The results, some of which you can see here, are deliriously stunning. Nettrice's image above, for example, was generated by a line from Toni Morrison's Song of Solomon (one of her favorite novels):
“For now he knew what Shalimar knew: If you surrendered to the air, you could ride it."
"[Midjourney] tries to understand human language," Dr. Gaskins explains. "It's about the text; the order of words. The cool thing about NLP AI (Midjourney, DALL-E, etc.) is another person can use the same exact text prompts (same order, etc.) and never be able to duplicate the ones I generated. This means every single image is one of a kind / unique."
Here's another that she generated through inputting the text, "Afrofuturistic Black woman botanist in trippy alien utopia":
And here's another built from a passage of the Bible she entered into Midjourney -- “And the gold of that land is good: there is bdellium and the onyx stone”:
Other text inspirations include the songs "Golden Lady" by Stevie Wonder, and "Golden" by Jill Scott.
Since starting to upload her images to social media, she's gotten requests from people who want to buy copies.
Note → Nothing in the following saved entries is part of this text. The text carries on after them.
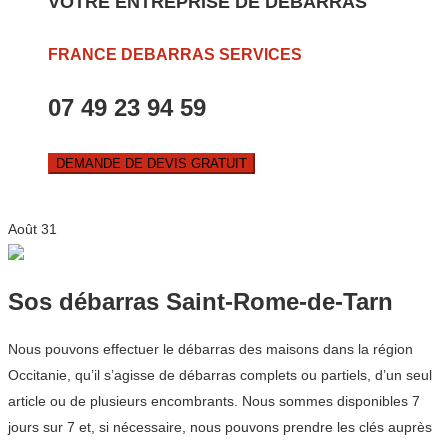
VOTRE ENTREPRISE DE DEBARRAS
FRANCE DEBARRAS SERVICES
07 49 23 94 59
DEMANDE DE DEVIS GRATUIT
Août
31
Sos débarras Saint-Rome-de-Tarn
Nous pouvons effectuer le débarras des maisons dans la région
Occitanie, qu’il s’agisse de débarras complets ou partiels, d’un seul
article ou de plusieurs encombrants. Nous sommes disponibles 7
jours sur 7 et, si nécessaire, nous pouvons prendre les clés auprès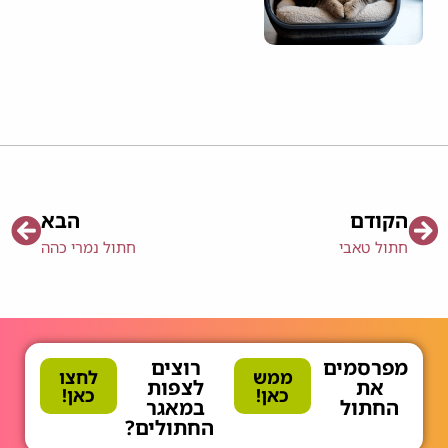
הקודם
הבא
חתול טאבי
חתול נמרי כהה
מפרסמים
רוצים
ממש
לחצו
את
לצפות
כאן!
כאן!
החתול
במאגר
החתולים?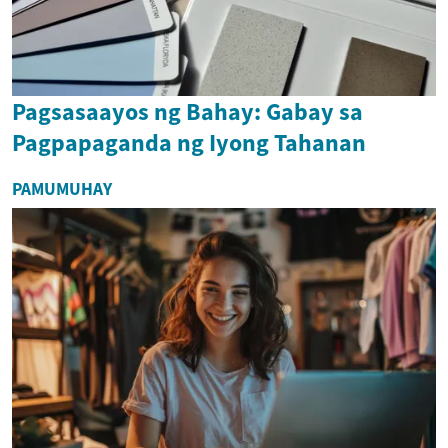
Pagsasaayos ng Bahay: Gabay sa
Pagpapaganda ng Iyong Tahanan
PAMUMUHAY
A print of this one, for instance, "Vitruvia" is available on her site for $70:
Dr. Gaskins is even creating and selling hard copy prints of these images:
All this, as you might imagine, raises the question of whether AI-generated images can even be called art, a topic we recently discussed at length here.
Dr. Nettrice Gaskins' answer to that is straightforward:
"The images I'm generating is unique to me; it starts with my imagination. The machine attempts to understand and match my text with imagery. I don't think anyone who sees my work would say it's not art."
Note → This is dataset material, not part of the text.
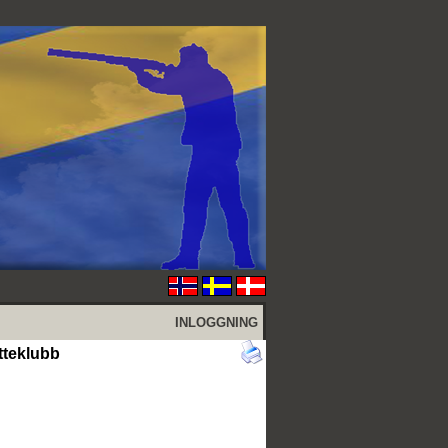
INLOGGNING
tteklubb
She documents this process and its relation to her Afrofuturism on her Medium blog:
Conceptualized in 1993 by Mark Dery, Afrofuturism has come to encapsulate works of Black creative and cultural production that treat futurist themes concerning Africa and its diaspora. In Afrofuturism 2.0: The Rise of Astro-Blackness, I wrote about the coming “semantic web” that "(I)ncludes software used to render digital images and objects in new media technologies".
Or as William Gibson is quoted as saying, “The future is already here…” In a short time I wasn’t just writing about or predicting what was to come. I also dived head-first into the fray by creating my own AI artworks, algorithms, and possibly a new Afrofuturistic practice. The characters in my Midjourney botanist series live in a utopia that doesn’t need a specific geography. I used Deep Dream Generator and Adobe Photoshop to remix and layer or composite some of the Midjourney output.
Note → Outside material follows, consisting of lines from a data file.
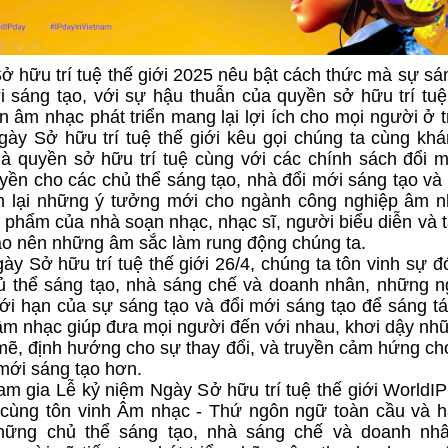
ở hữu trí tuệ thế giới 2025 nêu bật cách thức mà sự sá
i sáng tạo, với sự hậu thuẫn của quyền sở hữu trí tuệ
n âm nhạc phát triển mang lại lợi ích cho mọi người ở t
Ngày Sở hữu trí tuệ thế giới kêu gọi chúng ta cùng k
à quyền sở hữu trí tuệ cùng với các chính sách đổi m
uyền cho các chủ thể sáng tạo, nhà đổi mới sáng tạo v
 lại những ý tưởng mới cho ngành công nghiệp âm n
c phẩm của nhà soạn nhạc, nhạc sĩ, người biểu diễn và 
tạo nên những âm sắc làm rung động chúng ta.
ày Sở hữu trí tuệ thế giới 26/4, chúng ta tôn vinh sự 
ủ thể sáng tạo, nhà sáng chế và doanh nhân, những 
iới hạn của sự sáng tạo và đổi mới sáng tạo để sáng tá
m nhạc giúp đưa mọi người đến với nhau, khơi dậy nh
ẽ, định hướng cho sự thay đổi, và truyền cảm hứng ch
 mới sáng tạo hơn.
am gia Lễ kỷ niệm Ngày Sở hữu trí tuệ thế giới World
 cùng tôn vinh Âm nhạc - Thứ ngôn ngữ toàn cầu và h
hững chủ thể sáng tạo, nhà sáng chế và doanh nhâ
All images by Dr. Gaskins.
Like all artforms new technology comes along, and equivalent debates arise in different fields. “Is electronic music really music?” Same question.
Some people will always value craft (or instrumentalism, in the music case) and so for them no it won't be art. And that’s fine.
For the rest of us art is about ideas. Brian Eno talks at length about how he allows machines (or software) to create sounds. and how his role becomes that of a curator. When the pseudo-random oscillators create a pleasing result only then does he mark that recording as one to keep. And what order does he edit and present them in? That is the art that makes his ambient music interesting.
A professional photographer will throw away hundreds of shots and select just twelve images for their gallery exhibition.
In much the same way Nettrice Gaskins must have written or entered hundreds or thousands of prompts, and experimented with small adjustments and finally only selected the greatest results.
These are incredible and yes IMHO it is art.